It’s been a long time since I’ve written a blog post, and I’ve been meaning to write this one for quite awhile because it is very near and dear to my heart. However, it’s been a very busy time at our house and this is the first chance I’ve had to actually sit down and do it. One of the things that has kept us so busy is preparation for kindergarten. Yes, it’s spring not fall – but we’ve had a few orientation events looking ahead to when our little one heads to school. I expected these events to be very bittersweet. On one hand, as a teacher I love school. On the other hand, as a mommy I hate to send our little one out into the world. I know that kindergarten these days is often not allowed to be what it used to be, or frankly what it should be. Even in kindergarten, the focus is more and more on worksheets and academic skills instead of learning how to learn and love school.

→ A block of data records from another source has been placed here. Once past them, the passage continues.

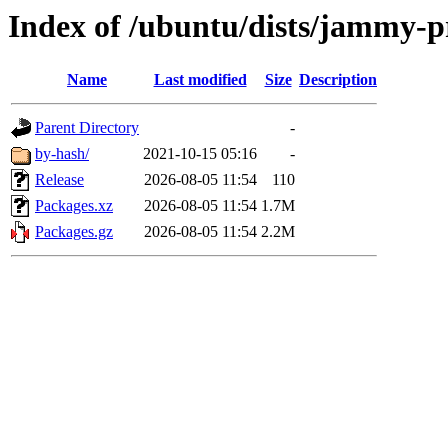
Index of /ubuntu/dists/jammy-p
Name
Last modified
Size
Description
Parent Directory
-
by-hash/
2021-10-15 05:16
-
Release
2026-08-05 11:54
110
Packages.xz
2026-08-05 11:54
1.7M
Packages.gz
2026-08-05 11:54
2.2M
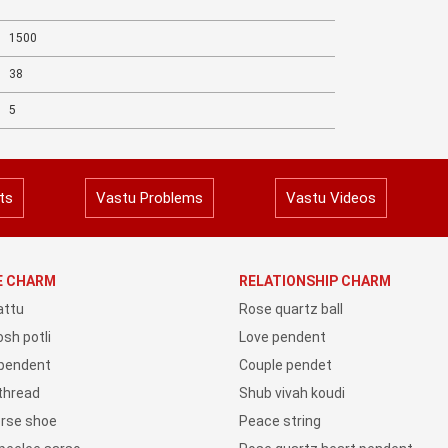
1500
38
5
ts
Vastu Problems
Vastu Videos
YE CHARM
RELATIONSHIP CHARM
attu
Rose quartz ball
sh potli
Love pendent
 pendent
Couple pendet
 thread
Shub vivah koudi
orse shoe
Peace string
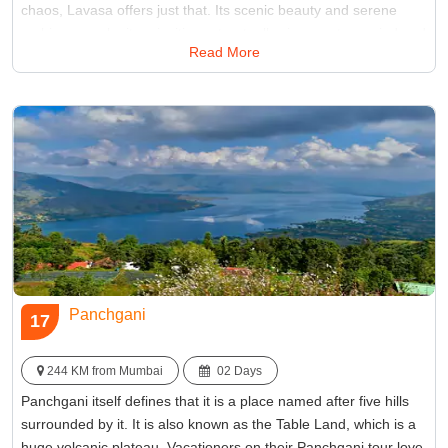
chaos, Lavasa offers just that. Its scenic beauty and serene
ambiance make it an inviting retreat, allowing you to unwind and
Read More
reconnect with nature, all within close proximity to Mumbai.
Best Time:
Between October and March
Famous for:
Lakes
Panchgani
17
244 KM from Mumbai
02 Days
Panchgani itself defines that it is a place named after five hills
surrounded by it. It is also known as the Table Land, which is a
huge volcanic plateau. Vacationers on their Panchgani tour love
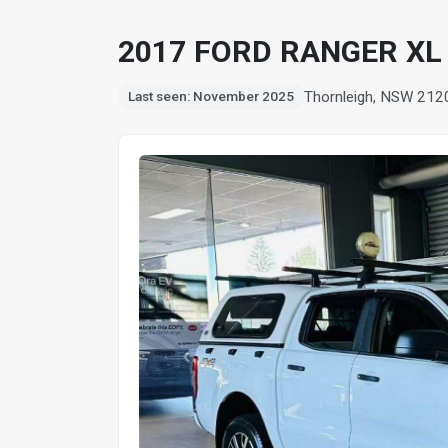
2017 FORD RANGER XL 
Thornleigh, NSW 212
Last seen: November 2025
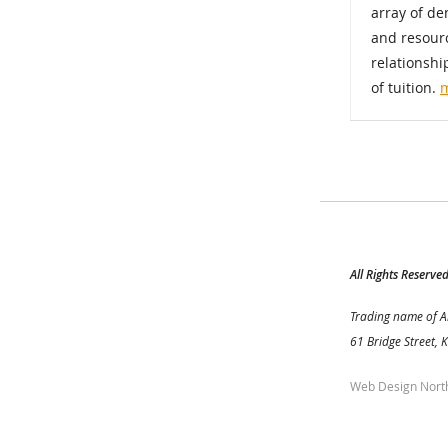
array of d
and resourc
relationshi
of tuition.
All Rights Reserve
Trading name of A
61 Bridge Street, 
Web Design Nort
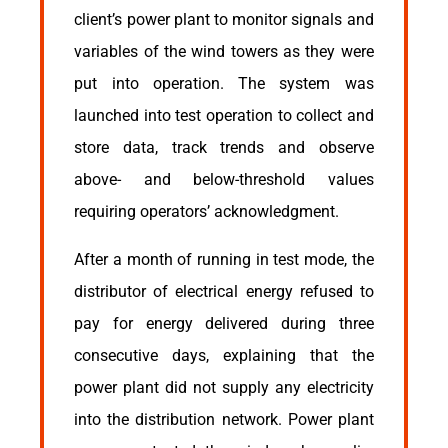
client’s power plant to monitor signals and
variables of the wind towers as they were
put into operation. The system was
launched into test operation to collect and
store data, track trends and observe
above- and below-threshold values
requiring operators’ acknowledgment.
After a month of running in test mode, the
distributor of electrical energy refused to
pay for energy delivered during three
consecutive days, explaining that the
power plant did not supply any electricity
into the distribution network. Power plant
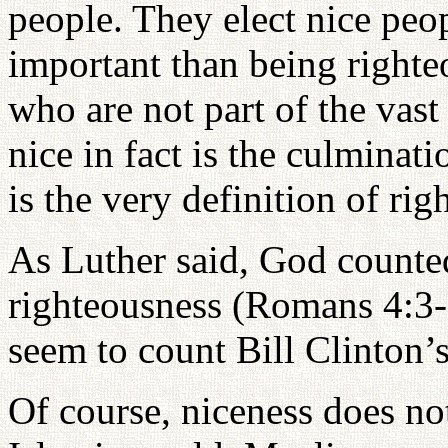
people. They elect nice peop
important than being righte
who are not part of the vast
nice in fact is the culminat
is the very definition of rig
As Luther said, God counte
righteousness (Romans 4:3-
seem to count Bill Clinton’s
Of course, niceness does no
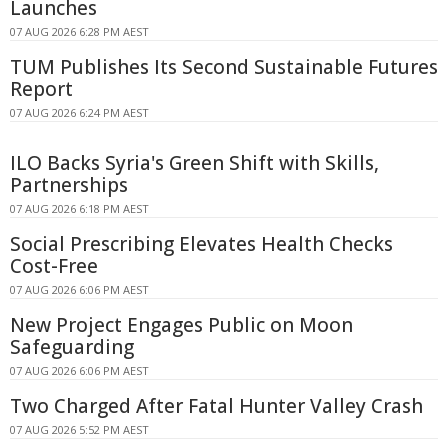
Launches
07 AUG 2026 6:28 PM AEST
TUM Publishes Its Second Sustainable Futures
Report
07 AUG 2026 6:24 PM AEST
ILO Backs Syria's Green Shift with Skills,
Partnerships
07 AUG 2026 6:18 PM AEST
Social Prescribing Elevates Health Checks
Cost-Free
07 AUG 2026 6:06 PM AEST
New Project Engages Public on Moon
Safeguarding
07 AUG 2026 6:06 PM AEST
Two Charged After Fatal Hunter Valley Crash
07 AUG 2026 5:52 PM AEST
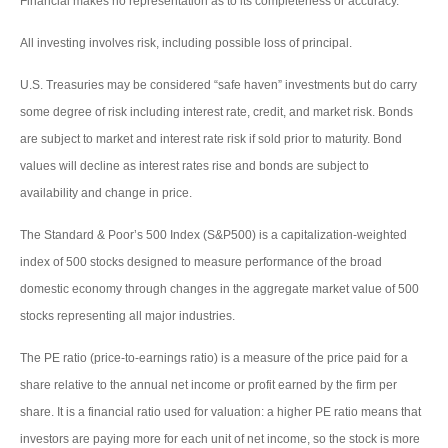
Financial makes no representation as to its completeness or accuracy.
All investing involves risk, including possible loss of principal.
U.S. Treasuries may be considered “safe haven” investments but do carry
some degree of risk including interest rate, credit, and market risk. Bonds
are subject to market and interest rate risk if sold prior to maturity. Bond
values will decline as interest rates rise and bonds are subject to
availability and change in price.
The Standard & Poor’s 500 Index (S&P500) is a capitalization-weighted
index of 500 stocks designed to measure performance of the broad
domestic economy through changes in the aggregate market value of 500
stocks representing all major industries.
The PE ratio (price-to-earnings ratio) is a measure of the price paid for a
share relative to the annual net income or profit earned by the firm per
share. It is a financial ratio used for valuation: a higher PE ratio means that
investors are paying more for each unit of net income, so the stock is more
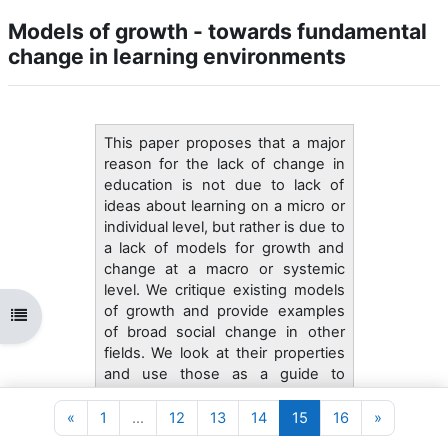
Models of growth - towards fundamental
change in learning environments
This paper proposes that a major
reason for the lack of change in
education is not due to lack of
ideas about learning on a micro or
individual level, but rather is due to
a lack of models for growth and
change at a macro or systemic
level. We critique existing models
of growth and provide examples
Abrir índice da disciplina
of broad social change in other
fields. We look at their properties
and use those as a guide to
thinking about change in learning
environments. We propose that
Página anterior
Página 1
Página 12
Página 13
Página 14
Página 15
Página 16
Página se
«
1
…
12
13
14
15
16
»
there exists a grammar of school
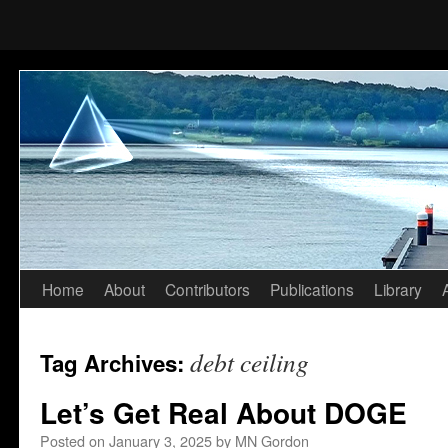
Home
About
Contributors
Publications
Library
Skip
to
debt ceiling
Tag Archives:
content
Let’s Get Real About DOGE
Posted on
January 3, 2025
by
MN Gordon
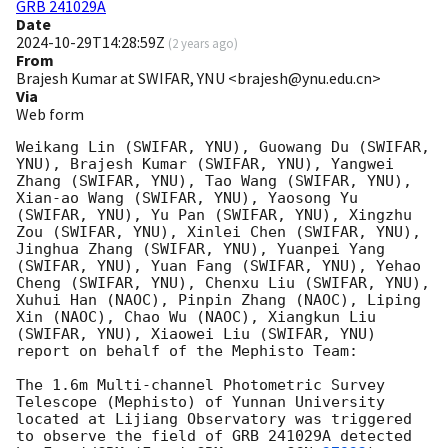
GRB 241029A
Date
2024-10-29T14:28:59Z
(
2 years ago
)
From
Brajesh Kumar at SWIFAR, YNU <brajesh@ynu.edu.cn>
Via
Web form
Weikang Lin (SWIFAR, YNU), Guowang Du (SWIFAR, 
YNU), Brajesh Kumar (SWIFAR, YNU), Yangwei 
Zhang (SWIFAR, YNU), Tao Wang (SWIFAR, YNU), 
Xian-ao Wang (SWIFAR, YNU), Yaosong Yu 
(SWIFAR, YNU), Yu Pan (SWIFAR, YNU), Xingzhu 
Zou (SWIFAR, YNU), Xinlei Chen (SWIFAR, YNU), 
Jinghua Zhang (SWIFAR, YNU), Yuanpei Yang 
(SWIFAR, YNU), Yuan Fang (SWIFAR, YNU), Yehao 
Cheng (SWIFAR, YNU), Chenxu Liu (SWIFAR, YNU), 
Xuhui Han (NAOC), Pinpin Zhang (NAOC), Liping 
Xin (NAOC), Chao Wu (NAOC), Xiangkun Liu 
(SWIFAR, YNU), Xiaowei Liu (SWIFAR, YNU) 
report on behalf of the Mephisto Team:

The 1.6m Multi-channel Photometric Survey 
Telescope (Mephisto) of Yunnan University 
located at Lijiang Observatory was triggered 
to observe the field of GRB 241029A detected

However, after attending the preliminary orientation meetings, I must say that the sweet has totally overtaken the bitter. The staff at the school addressed every one of my concerns with what are, in my opinion, the “right” answers. The teachers explained that they would start the year working on routines and getting along with others and how to be good citizens, and I began to smile.
The teachers said the children would be doing a lot of coloring and explained the importance of coloring for writing development and building hand and finger strength, and I began to grin. (I was also reminded of one of the saddest stories I’ve ever heard. A few years ago, one of my friends told me about how her daughters’ first grade class had earned a party. They could choose any activity they wanted as a special reward… watch a movie, play a game, have a treat, anything. With all those choices, the class voted to… wait for it… color. The six and seven year old children in the class felt that they didn’t get any time to color and thought it would be the most special activity they could imagine. Heartbreaking.)
The teachers explained that they would have discovery time each day for science experiments and social studies activities, and I found myself drawing little hearts and smiley faces all over the presentation handouts.
And then – be still my heart – the teachers said that they would do many seasonal crafts, and I almost started crying happy tears. It was all I could do not to jump to my feet and cheer. Clearly, as the title of this blog indicates, I do love seasonal crafts. However, it wasn’t just my love of all things seasonal that made me so happy to hear this. I was under the impression that seasonal crafts were no longer allowed in any elementary school anywhere. Think back to your days in elementary school – I’m willing to bet that several of your happiest memorable activities revolve around various holiday projects and parties. At least mine do. Of course being able to make a hand turkey or a bouquet of spring flowers out of tissue paper won’t ever be tested on a standardized test, but I believe the benefits of doing seasonal crafts are much more far reaching than any skill and drill worksheet could ever be. They help children follow multiple step directions. They help develop hand-eye coordination. They help children learn to take pride in the way their work looks and always do their best. They help children express their creativity by putting individual touches on each project. And most important of all, they are fun. They make children happy, and they help them realize that school is a fun place to be. No real learning can take place until children feel happy to be at school.
Thanks to the wonderful fist experiences at our daughter’s new school, we can tell she already does feel happy about it. A few days after our first orientation visit, she wrote a book about how to get ready for kindergarten. She drew smiling children riding on the school bus, and she drew rooms in a school full of more smiling children and bustling activity – just the way school should be.
I’m so grateful to know that schools like this one still exist.